- Instructions for the task: Below is a listing. Write out exactly its lines between the one holding "bookshelf: present [823,735,1031,1014]" and the one holding "ottoman: none [1157,961,1463,1208]", inclusive.

Record set below:

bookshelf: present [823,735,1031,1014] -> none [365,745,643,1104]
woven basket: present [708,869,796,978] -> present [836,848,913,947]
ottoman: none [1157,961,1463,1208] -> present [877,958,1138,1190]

End of Record set.
Record set below:

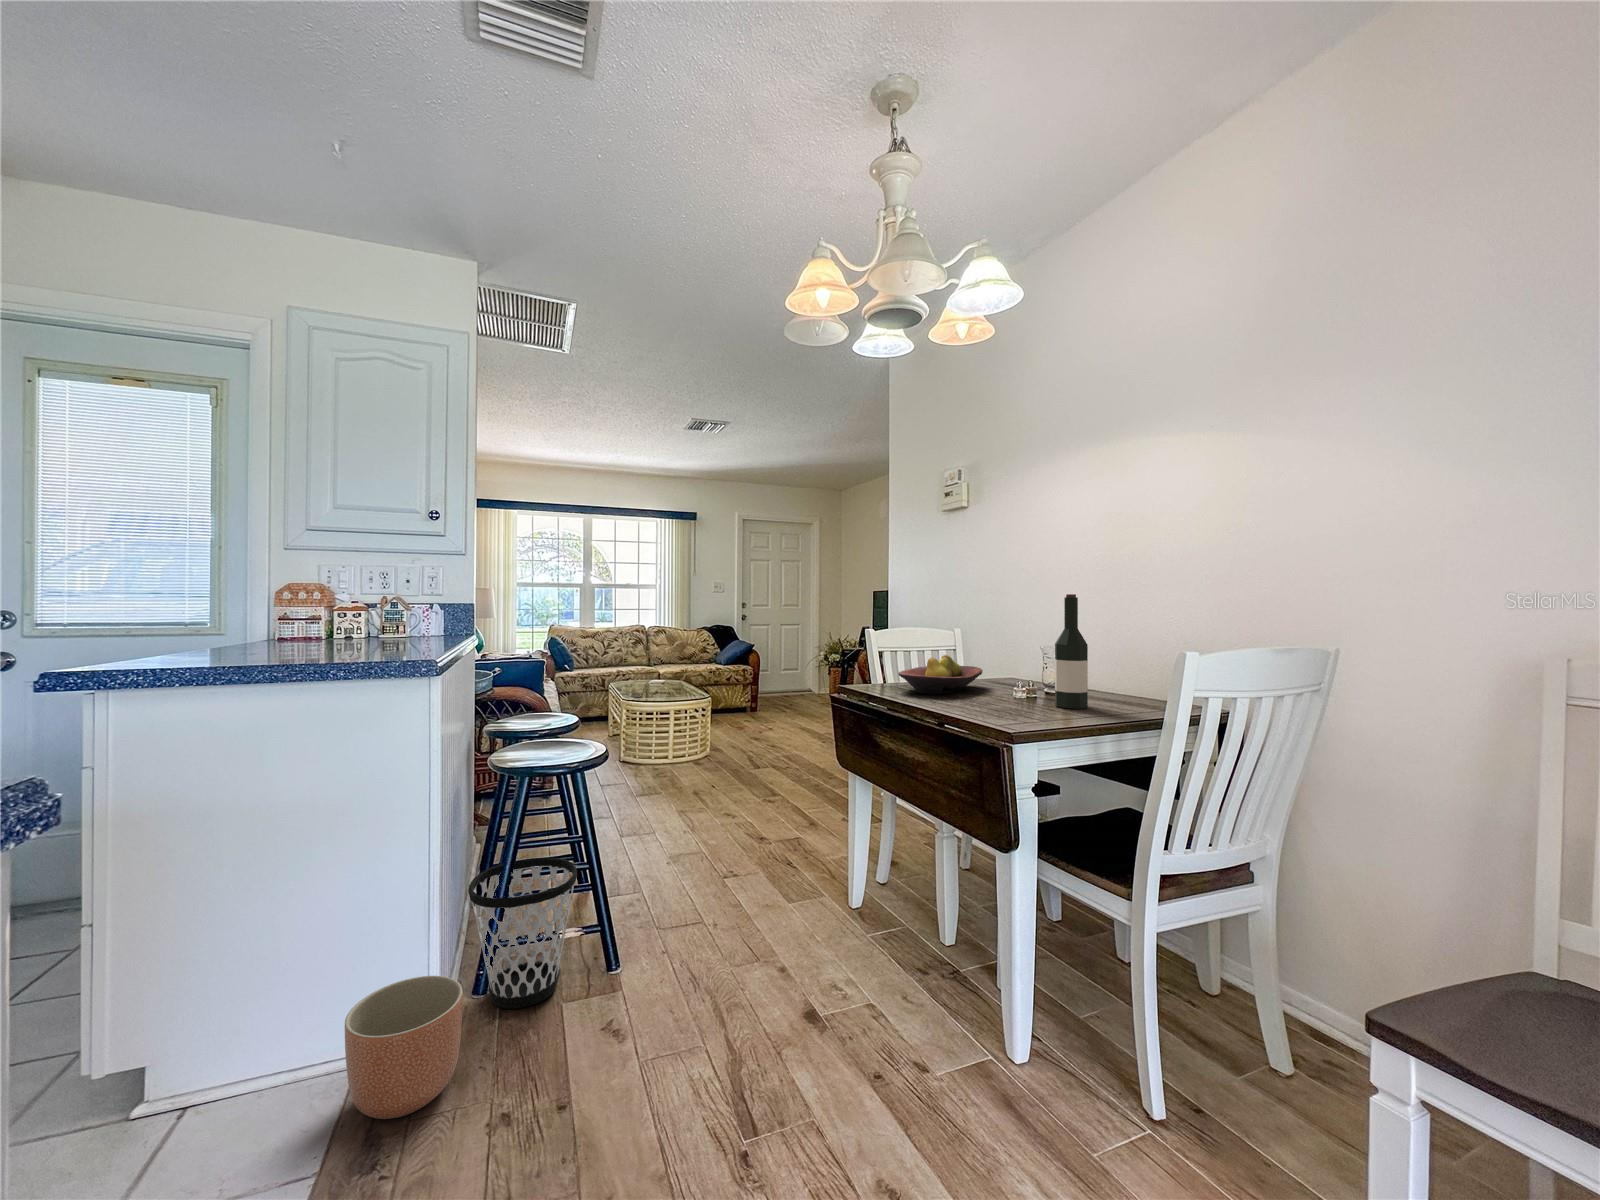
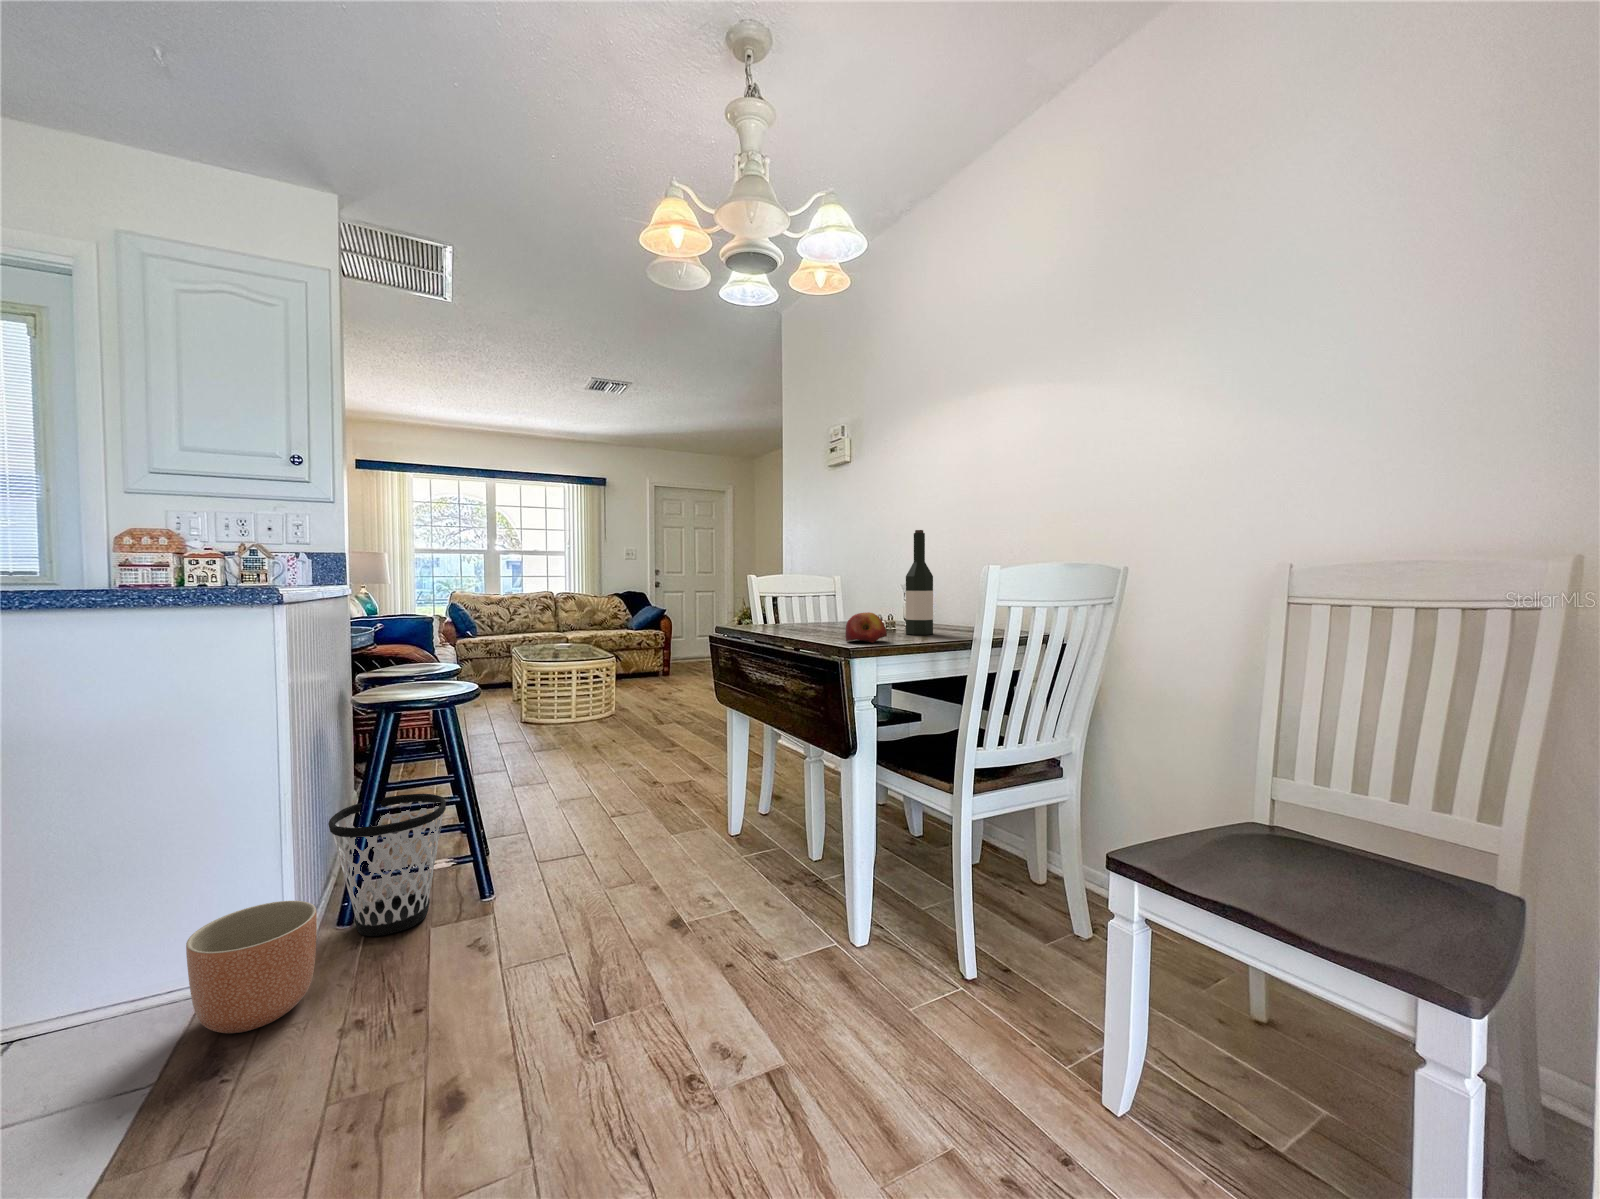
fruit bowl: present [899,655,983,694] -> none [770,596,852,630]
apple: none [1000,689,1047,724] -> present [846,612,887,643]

End of Record set.

- Answer:
bookshelf: present [823,735,1031,1014] -> none [365,745,643,1104]
woven basket: present [708,869,796,978] -> present [836,848,913,947]
ottoman: none [1157,961,1463,1208] -> present [877,958,1138,1190]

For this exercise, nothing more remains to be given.